=== Section Start ===

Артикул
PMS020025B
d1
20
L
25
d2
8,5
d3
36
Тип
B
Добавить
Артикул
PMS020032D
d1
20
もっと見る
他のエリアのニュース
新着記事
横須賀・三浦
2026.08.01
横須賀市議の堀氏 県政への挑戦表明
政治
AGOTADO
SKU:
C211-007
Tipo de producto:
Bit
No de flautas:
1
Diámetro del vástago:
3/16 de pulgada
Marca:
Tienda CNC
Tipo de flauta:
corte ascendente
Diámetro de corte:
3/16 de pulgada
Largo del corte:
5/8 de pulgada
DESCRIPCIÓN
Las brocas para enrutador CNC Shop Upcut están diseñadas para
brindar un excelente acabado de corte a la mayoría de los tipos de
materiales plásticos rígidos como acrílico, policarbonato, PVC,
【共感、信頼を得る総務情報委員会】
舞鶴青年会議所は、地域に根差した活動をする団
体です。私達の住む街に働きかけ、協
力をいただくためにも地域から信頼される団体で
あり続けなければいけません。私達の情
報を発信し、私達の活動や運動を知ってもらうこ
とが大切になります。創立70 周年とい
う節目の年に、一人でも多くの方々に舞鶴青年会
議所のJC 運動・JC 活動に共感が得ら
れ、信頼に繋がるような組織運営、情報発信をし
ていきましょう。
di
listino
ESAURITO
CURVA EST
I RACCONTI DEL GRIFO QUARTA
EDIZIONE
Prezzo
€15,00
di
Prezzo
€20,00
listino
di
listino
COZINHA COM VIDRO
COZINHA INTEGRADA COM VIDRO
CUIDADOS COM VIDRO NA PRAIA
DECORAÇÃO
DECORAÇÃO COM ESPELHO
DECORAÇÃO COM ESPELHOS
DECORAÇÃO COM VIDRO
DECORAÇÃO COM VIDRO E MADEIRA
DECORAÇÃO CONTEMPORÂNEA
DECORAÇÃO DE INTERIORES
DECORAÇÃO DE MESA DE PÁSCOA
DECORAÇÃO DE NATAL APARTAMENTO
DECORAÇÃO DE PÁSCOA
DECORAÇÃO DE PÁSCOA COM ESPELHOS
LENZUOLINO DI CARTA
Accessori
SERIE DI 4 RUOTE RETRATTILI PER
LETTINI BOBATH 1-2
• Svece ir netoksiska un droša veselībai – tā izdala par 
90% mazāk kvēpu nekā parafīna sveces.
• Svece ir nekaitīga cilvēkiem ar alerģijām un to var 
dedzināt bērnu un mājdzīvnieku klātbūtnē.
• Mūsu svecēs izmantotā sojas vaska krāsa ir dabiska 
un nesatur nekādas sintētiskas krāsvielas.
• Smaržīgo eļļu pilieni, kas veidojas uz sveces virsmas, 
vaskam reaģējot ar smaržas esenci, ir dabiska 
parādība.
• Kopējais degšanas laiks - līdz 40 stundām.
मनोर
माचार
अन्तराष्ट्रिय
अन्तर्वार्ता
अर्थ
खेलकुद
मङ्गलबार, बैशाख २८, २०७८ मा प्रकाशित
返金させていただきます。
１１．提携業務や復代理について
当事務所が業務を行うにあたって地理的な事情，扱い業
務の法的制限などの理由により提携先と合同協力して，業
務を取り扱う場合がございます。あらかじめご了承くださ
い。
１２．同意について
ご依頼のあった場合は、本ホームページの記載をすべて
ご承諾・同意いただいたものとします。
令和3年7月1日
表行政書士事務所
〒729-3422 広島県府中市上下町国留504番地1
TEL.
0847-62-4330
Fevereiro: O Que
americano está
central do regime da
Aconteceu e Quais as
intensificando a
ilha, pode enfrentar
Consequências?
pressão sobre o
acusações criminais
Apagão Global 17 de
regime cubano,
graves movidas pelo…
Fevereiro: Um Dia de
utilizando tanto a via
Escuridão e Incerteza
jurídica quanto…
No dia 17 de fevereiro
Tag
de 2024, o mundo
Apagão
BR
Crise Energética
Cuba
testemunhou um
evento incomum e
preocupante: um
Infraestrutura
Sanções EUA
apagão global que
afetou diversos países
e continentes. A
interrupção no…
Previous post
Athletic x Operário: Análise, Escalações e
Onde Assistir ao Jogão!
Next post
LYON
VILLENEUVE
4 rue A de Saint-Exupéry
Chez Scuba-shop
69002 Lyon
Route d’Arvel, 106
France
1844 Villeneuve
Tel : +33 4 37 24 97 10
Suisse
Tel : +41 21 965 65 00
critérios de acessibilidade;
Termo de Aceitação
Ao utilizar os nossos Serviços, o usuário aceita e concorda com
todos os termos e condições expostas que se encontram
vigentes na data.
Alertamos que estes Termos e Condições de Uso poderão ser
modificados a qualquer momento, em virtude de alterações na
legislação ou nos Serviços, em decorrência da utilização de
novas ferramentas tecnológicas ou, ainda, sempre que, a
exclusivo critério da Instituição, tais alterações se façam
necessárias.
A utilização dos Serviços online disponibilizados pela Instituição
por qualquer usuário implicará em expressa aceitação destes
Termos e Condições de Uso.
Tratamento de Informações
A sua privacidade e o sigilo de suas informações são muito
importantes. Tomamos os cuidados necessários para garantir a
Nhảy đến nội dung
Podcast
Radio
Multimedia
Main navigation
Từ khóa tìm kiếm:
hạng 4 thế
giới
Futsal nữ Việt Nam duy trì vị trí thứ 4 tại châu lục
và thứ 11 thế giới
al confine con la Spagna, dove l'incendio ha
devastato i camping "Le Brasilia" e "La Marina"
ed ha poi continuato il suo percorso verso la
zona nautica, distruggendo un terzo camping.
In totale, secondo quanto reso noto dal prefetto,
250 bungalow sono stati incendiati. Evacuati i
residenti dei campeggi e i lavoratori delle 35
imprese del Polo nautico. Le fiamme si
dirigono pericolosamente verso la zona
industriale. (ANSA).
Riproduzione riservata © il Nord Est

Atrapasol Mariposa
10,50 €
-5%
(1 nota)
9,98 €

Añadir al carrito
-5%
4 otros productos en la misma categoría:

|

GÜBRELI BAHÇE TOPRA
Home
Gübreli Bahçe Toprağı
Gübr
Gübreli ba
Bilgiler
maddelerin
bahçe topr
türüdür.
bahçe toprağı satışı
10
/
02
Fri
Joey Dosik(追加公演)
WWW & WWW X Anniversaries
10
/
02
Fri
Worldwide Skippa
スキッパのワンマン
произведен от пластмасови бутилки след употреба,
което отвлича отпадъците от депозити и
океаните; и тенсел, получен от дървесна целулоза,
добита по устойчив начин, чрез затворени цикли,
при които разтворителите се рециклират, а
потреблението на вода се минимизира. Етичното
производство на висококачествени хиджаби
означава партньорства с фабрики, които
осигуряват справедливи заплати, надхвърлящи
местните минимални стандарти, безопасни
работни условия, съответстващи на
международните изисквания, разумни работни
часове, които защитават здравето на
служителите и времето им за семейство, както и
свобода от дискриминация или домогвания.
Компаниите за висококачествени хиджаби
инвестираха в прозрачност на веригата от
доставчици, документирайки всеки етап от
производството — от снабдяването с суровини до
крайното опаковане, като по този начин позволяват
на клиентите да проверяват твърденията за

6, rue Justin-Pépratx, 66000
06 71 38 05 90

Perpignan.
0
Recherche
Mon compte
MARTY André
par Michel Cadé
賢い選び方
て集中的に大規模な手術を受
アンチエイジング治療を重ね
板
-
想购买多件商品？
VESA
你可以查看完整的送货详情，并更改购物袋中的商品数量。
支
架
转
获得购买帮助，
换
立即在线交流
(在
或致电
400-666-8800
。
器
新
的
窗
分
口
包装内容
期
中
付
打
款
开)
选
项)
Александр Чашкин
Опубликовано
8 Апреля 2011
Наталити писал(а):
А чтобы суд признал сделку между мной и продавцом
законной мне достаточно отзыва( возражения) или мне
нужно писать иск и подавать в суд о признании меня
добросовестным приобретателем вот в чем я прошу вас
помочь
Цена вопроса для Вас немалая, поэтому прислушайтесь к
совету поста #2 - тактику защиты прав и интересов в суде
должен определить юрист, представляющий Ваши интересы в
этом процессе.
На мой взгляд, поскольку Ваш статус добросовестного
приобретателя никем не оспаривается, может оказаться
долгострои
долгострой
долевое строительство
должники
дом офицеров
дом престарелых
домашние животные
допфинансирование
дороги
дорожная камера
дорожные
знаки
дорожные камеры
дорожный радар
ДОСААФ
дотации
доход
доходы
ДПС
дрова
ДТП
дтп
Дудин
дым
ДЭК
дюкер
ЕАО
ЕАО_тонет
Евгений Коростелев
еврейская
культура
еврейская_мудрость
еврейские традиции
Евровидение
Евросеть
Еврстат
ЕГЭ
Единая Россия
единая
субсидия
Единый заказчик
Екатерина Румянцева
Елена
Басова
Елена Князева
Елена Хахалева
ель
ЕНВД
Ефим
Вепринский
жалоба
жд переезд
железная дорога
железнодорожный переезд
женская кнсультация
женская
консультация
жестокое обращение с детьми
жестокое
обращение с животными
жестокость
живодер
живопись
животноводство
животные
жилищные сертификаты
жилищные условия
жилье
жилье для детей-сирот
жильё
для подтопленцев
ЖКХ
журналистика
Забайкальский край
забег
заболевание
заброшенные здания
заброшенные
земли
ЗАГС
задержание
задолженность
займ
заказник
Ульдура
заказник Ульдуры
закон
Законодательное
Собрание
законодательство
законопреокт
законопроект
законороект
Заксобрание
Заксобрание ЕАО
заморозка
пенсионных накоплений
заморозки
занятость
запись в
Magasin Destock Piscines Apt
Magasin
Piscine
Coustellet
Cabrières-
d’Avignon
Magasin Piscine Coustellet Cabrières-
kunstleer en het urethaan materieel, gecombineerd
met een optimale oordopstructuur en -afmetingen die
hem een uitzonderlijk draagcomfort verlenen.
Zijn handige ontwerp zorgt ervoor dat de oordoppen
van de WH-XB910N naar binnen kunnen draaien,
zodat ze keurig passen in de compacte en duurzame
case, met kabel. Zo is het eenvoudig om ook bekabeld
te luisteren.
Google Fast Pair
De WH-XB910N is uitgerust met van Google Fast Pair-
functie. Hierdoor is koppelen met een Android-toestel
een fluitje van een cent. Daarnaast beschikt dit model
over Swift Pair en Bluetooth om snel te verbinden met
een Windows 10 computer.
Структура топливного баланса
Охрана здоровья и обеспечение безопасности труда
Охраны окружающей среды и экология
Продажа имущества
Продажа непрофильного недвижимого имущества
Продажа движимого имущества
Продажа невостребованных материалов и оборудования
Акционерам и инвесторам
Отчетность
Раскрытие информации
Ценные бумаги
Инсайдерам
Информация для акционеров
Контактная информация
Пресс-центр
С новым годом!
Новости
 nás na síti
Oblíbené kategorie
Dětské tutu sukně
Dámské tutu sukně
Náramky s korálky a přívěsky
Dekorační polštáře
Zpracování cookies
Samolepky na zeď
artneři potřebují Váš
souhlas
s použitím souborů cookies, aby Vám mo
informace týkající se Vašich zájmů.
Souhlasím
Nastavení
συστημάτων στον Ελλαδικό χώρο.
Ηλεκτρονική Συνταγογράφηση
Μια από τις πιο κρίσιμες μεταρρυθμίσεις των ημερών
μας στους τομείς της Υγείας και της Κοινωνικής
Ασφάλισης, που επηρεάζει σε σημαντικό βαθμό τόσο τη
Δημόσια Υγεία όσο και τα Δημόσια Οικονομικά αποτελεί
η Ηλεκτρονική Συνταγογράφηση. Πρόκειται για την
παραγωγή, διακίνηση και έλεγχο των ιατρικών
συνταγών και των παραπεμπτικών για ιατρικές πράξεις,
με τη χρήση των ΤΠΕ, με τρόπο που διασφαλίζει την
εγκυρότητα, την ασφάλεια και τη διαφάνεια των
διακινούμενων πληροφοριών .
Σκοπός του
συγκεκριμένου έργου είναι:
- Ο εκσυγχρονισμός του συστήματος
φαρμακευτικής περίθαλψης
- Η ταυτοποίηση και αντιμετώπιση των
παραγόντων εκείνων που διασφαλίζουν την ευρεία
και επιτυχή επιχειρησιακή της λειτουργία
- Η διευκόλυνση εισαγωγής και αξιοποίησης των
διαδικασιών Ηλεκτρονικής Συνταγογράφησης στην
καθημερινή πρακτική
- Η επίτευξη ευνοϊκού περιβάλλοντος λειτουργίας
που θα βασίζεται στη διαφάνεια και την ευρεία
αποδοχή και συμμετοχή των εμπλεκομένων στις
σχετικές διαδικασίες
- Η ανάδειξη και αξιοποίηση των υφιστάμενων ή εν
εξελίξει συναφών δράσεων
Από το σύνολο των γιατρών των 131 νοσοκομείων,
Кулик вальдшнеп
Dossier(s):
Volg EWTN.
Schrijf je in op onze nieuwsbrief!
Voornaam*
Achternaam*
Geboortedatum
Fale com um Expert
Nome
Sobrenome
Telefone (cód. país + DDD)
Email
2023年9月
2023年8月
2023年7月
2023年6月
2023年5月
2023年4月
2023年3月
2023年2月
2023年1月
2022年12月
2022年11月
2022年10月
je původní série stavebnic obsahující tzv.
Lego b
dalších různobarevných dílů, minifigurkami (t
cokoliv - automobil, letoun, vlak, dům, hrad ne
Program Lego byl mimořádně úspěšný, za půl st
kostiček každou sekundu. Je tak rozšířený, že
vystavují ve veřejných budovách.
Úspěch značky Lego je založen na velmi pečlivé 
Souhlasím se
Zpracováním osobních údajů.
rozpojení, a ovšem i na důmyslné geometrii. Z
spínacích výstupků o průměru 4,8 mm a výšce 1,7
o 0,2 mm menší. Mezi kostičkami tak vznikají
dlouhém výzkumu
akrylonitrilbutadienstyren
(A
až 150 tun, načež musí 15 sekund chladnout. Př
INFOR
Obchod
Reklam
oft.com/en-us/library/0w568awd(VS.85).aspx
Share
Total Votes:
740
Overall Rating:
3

=== Section End ===

EXERCISE –
Copy everything from the first line of the listing down to and including the line containing "Fevereiro: Um Dia de", reproducing each line without any change.

TASK ANSWER –
Артикул
PMS020025B
d1
20
L
25
d2
8,5
d3
36
Тип
B
Добавить
Артикул
PMS020032D
d1
20
もっと見る
他のエリアのニュース
新着記事
横須賀・三浦
2026.08.01
横須賀市議の堀氏 県政への挑戦表明
政治
AGOTADO
SKU:
C211-007
Tipo de producto:
Bit
No de flautas:
1
Diámetro del vástago:
3/16 de pulgada
Marca:
Tienda CNC
Tipo de flauta:
corte ascendente
Diámetro de corte:
3/16 de pulgada
Largo del corte:
5/8 de pulgada
DESCRIPCIÓN
Las brocas para enrutador CNC Shop Upcut están diseñadas para
brindar un excelente acabado de corte a la mayoría de los tipos de
materiales plásticos rígidos como acrílico, policarbonato, PVC,
【共感、信頼を得る総務情報委員会】
舞鶴青年会議所は、地域に根差した活動をする団
体です。私達の住む街に働きかけ、協
力をいただくためにも地域から信頼される団体で
あり続けなければいけません。私達の情
報を発信し、私達の活動や運動を知ってもらうこ
とが大切になります。創立70 周年とい
う節目の年に、一人でも多くの方々に舞鶴青年会
議所のJC 運動・JC 活動に共感が得ら
れ、信頼に繋がるような組織運営、情報発信をし
ていきましょう。
di
listino
ESAURITO
CURVA EST
I RACCONTI DEL GRIFO QUARTA
EDIZIONE
Prezzo
€15,00
di
Prezzo
€20,00
listino
di
listino
COZINHA COM VIDRO
COZINHA INTEGRADA COM VIDRO
CUIDADOS COM VIDRO NA PRAIA
DECORAÇÃO
DECORAÇÃO COM ESPELHO
DECORAÇÃO COM ESPELHOS
DECORAÇÃO COM VIDRO
DECORAÇÃO COM VIDRO E MADEIRA
DECORAÇÃO CONTEMPORÂNEA
DECORAÇÃO DE INTERIORES
DECORAÇÃO DE MESA DE PÁSCOA
DECORAÇÃO DE NATAL APARTAMENTO
DECORAÇÃO DE PÁSCOA
DECORAÇÃO DE PÁSCOA COM ESPELHOS
LENZUOLINO DI CARTA
Accessori
SERIE DI 4 RUOTE RETRATTILI PER
LETTINI BOBATH 1-2
• Svece ir netoksiska un droša veselībai – tā izdala par 
90% mazāk kvēpu nekā parafīna sveces.
• Svece ir nekaitīga cilvēkiem ar alerģijām un to var 
dedzināt bērnu un mājdzīvnieku klātbūtnē.
• Mūsu svecēs izmantotā sojas vaska krāsa ir dabiska 
un nesatur nekādas sintētiskas krāsvielas.
• Smaržīgo eļļu pilieni, kas veidojas uz sveces virsmas, 
vaskam reaģējot ar smaržas esenci, ir dabiska 
parādība.
• Kopējais degšanas laiks - līdz 40 stundām.
मनोर
माचार
अन्तराष्ट्रिय
अन्तर्वार्ता
अर्थ
खेलकुद
मङ्गलबार, बैशाख २८, २०७८ मा प्रकाशित
返金させていただきます。
１１．提携業務や復代理について
当事務所が業務を行うにあたって地理的な事情，扱い業
務の法的制限などの理由により提携先と合同協力して，業
務を取り扱う場合がございます。あらかじめご了承くださ
い。
１２．同意について
ご依頼のあった場合は、本ホームページの記載をすべて
ご承諾・同意いただいたものとします。
令和3年7月1日
表行政書士事務所
〒729-3422 広島県府中市上下町国留504番地1
TEL.
0847-62-4330
Fevereiro: O Que
americano está
central do regime da
Aconteceu e Quais as
intensificando a
ilha, pode enfrentar
Consequências?
pressão sobre o
acusações criminais
Apagão Global 17 de
regime cubano,
graves movidas pelo…
Fevereiro: Um Dia de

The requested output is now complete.